TASK DIRECTIONS:
Repeat each record exactly as written, and drop any images.

MATERIAL FOR THIS TASK:
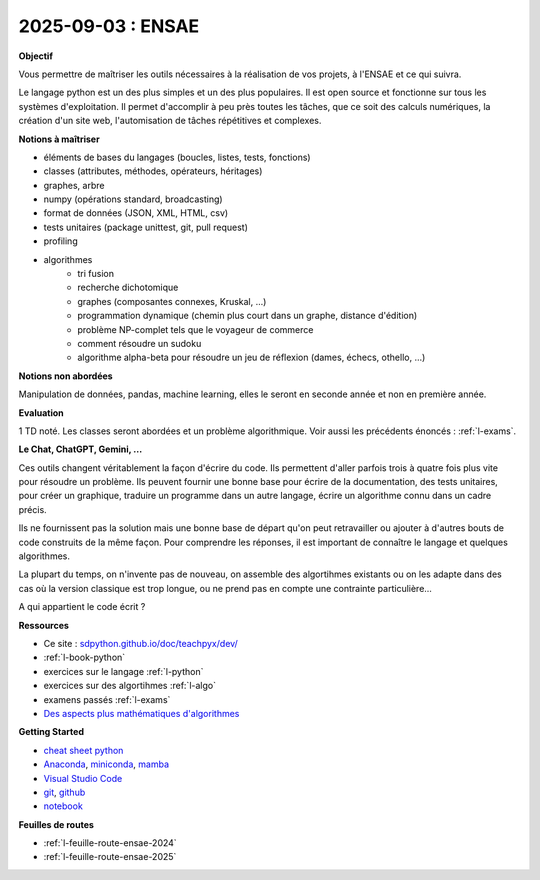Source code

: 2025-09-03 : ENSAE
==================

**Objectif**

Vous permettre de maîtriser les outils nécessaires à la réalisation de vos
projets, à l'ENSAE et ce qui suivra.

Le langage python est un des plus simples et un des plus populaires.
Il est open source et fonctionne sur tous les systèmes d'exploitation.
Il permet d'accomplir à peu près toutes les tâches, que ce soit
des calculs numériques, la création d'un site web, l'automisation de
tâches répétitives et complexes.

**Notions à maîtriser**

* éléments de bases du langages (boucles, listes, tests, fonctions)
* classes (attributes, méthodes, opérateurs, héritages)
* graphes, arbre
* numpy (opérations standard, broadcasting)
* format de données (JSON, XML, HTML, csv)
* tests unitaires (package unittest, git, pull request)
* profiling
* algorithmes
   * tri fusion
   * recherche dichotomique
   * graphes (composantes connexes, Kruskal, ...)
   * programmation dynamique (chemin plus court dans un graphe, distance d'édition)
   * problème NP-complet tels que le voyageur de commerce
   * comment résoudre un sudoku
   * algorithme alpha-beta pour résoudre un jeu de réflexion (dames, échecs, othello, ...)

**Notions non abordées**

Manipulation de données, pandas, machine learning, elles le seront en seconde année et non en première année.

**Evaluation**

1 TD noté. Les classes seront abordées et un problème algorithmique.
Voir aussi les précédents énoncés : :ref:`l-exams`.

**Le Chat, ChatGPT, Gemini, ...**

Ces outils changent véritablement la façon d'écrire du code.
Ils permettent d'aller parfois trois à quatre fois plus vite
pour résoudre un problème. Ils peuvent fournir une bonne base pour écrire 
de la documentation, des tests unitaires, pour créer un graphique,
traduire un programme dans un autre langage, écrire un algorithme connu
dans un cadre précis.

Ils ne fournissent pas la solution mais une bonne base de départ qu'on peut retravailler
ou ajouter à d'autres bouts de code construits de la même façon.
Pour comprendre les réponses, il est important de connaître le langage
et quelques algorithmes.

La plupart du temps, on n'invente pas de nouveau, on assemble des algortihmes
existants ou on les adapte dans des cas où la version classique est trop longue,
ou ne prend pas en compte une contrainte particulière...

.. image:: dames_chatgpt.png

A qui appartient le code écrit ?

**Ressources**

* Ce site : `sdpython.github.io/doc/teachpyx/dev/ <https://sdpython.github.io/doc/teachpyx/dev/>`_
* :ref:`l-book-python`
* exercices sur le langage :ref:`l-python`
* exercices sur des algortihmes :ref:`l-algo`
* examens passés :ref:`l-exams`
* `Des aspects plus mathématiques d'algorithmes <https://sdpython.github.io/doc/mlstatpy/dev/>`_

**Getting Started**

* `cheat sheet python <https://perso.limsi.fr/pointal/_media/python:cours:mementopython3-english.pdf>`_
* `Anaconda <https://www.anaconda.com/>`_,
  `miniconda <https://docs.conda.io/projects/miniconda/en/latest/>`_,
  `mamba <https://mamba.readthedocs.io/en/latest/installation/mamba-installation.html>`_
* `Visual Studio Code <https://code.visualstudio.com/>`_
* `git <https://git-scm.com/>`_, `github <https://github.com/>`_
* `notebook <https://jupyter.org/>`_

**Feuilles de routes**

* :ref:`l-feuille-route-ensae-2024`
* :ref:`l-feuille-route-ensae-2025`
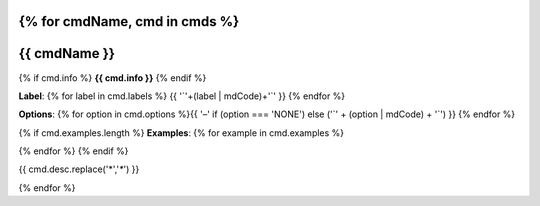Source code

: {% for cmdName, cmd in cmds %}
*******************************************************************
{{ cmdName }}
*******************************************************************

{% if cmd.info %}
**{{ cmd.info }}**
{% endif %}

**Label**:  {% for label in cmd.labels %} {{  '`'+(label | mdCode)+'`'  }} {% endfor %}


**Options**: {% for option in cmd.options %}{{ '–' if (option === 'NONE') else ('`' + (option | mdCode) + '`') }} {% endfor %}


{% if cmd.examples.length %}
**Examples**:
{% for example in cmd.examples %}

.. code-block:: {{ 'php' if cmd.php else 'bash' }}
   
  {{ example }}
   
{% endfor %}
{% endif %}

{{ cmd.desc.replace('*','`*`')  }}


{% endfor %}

TASK ANSWER:
Source code

: 2025-09-03 : ENSAE
==================

**Objectif**

Vous permettre de maîtriser les outils nécessaires à la réalisation de vos
projets, à l'ENSAE et ce qui suivra.

Le langage python est un des plus simples et un des plus populaires.
Il est open source et fonctionne sur tous les systèmes d'exploitation.
Il permet d'accomplir à peu près toutes les tâches, que ce soit
des calculs numériques, la création d'un site web, l'automisation de
tâches répétitives et complexes.

**Notions à maîtriser**

* éléments de bases du langages (boucles, listes, tests, fonctions)
* classes (attributes, méthodes, opérateurs, héritages)
* graphes, arbre
* numpy (opérations standard, broadcasting)
* format de données (JSON, XML, HTML, csv)
* tests unitaires (package unittest, git, pull request)
* profiling
* algorithmes
   * tri fusion
   * recherche dichotomique
   * graphes (composantes connexes, Kruskal, ...)
   * programmation dynamique (chemin plus court dans un graphe, distance d'édition)
   * problème NP-complet tels que le voyageur de commerce
   * comment résoudre un sudoku
   * algorithme alpha-beta pour résoudre un jeu de réflexion (dames, échecs, othello, ...)

**Notions non abordées**

Manipulation de données, pandas, machine learning, elles le seront en seconde année et non en première année.

**Evaluation**

1 TD noté. Les classes seront abordées et un problème algorithmique.
Voir aussi les précédents énoncés : :ref:`l-exams`.

**Le Chat, ChatGPT, Gemini, ...**

Ces outils changent véritablement la façon d'écrire du code.
Ils permettent d'aller parfois trois à quatre fois plus vite
pour résoudre un problème. Ils peuvent fournir une bonne base pour écrire 
de la documentation, des tests unitaires, pour créer un graphique,
traduire un programme dans un autre langage, écrire un algorithme connu
dans un cadre précis.

Ils ne fournissent pas la solution mais une bonne base de départ qu'on peut retravailler
ou ajouter à d'autres bouts de code construits de la même façon.
Pour comprendre les réponses, il est important de connaître le langage
et quelques algorithmes.

La plupart du temps, on n'invente pas de nouveau, on assemble des algortihmes
existants ou on les adapte dans des cas où la version classique est trop longue,
ou ne prend pas en compte une contrainte particulière...

.. image:: dames_chatgpt.png

A qui appartient le code écrit ?

**Ressources**

* Ce site : `sdpython.github.io/doc/teachpyx/dev/ <https://sdpython.github.io/doc/teachpyx/dev/>`_
* :ref:`l-book-python`
* exercices sur le langage :ref:`l-python`
* exercices sur des algortihmes :ref:`l-algo`
* examens passés :ref:`l-exams`
* `Des aspects plus mathématiques d'algorithmes <https://sdpython.github.io/doc/mlstatpy/dev/>`_

**Getting Started**

* `cheat sheet python <https://perso.limsi.fr/pointal/_media/python:cours:mementopython3-english.pdf>`_
* `Anaconda <https://www.anaconda.com/>`_,
  `miniconda <https://docs.conda.io/projects/miniconda/en/latest/>`_,
  `mamba <https://mamba.readthedocs.io/en/latest/installation/mamba-installation.html>`_
* `Visual Studio Code <https://code.visualstudio.com/>`_
* `git <https://git-scm.com/>`_, `github <https://github.com/>`_
* `notebook <https://jupyter.org/>`_

**Feuilles de routes**

* :ref:`l-feuille-route-ensae-2024`
* :ref:`l-feuille-route-ensae-2025`
Source code

: {% for cmdName, cmd in cmds %}
*******************************************************************
{{ cmdName }}
*******************************************************************

{% if cmd.info %}
**{{ cmd.info }}**
{% endif %}

**Label**:  {% for label in cmd.labels %} {{  '`'+(label | mdCode)+'`'  }} {% endfor %}


**Options**: {% for option in cmd.options %}{{ '–' if (option === 'NONE') else ('`' + (option | mdCode) + '`') }} {% endfor %}


{% if cmd.examples.length %}
**Examples**:
{% for example in cmd.examples %}

.. code-block:: {{ 'php' if cmd.php else 'bash' }}
   
  {{ example }}
   
{% endfor %}
{% endif %}

{{ cmd.desc.replace('*','`*`')  }}


{% endfor %}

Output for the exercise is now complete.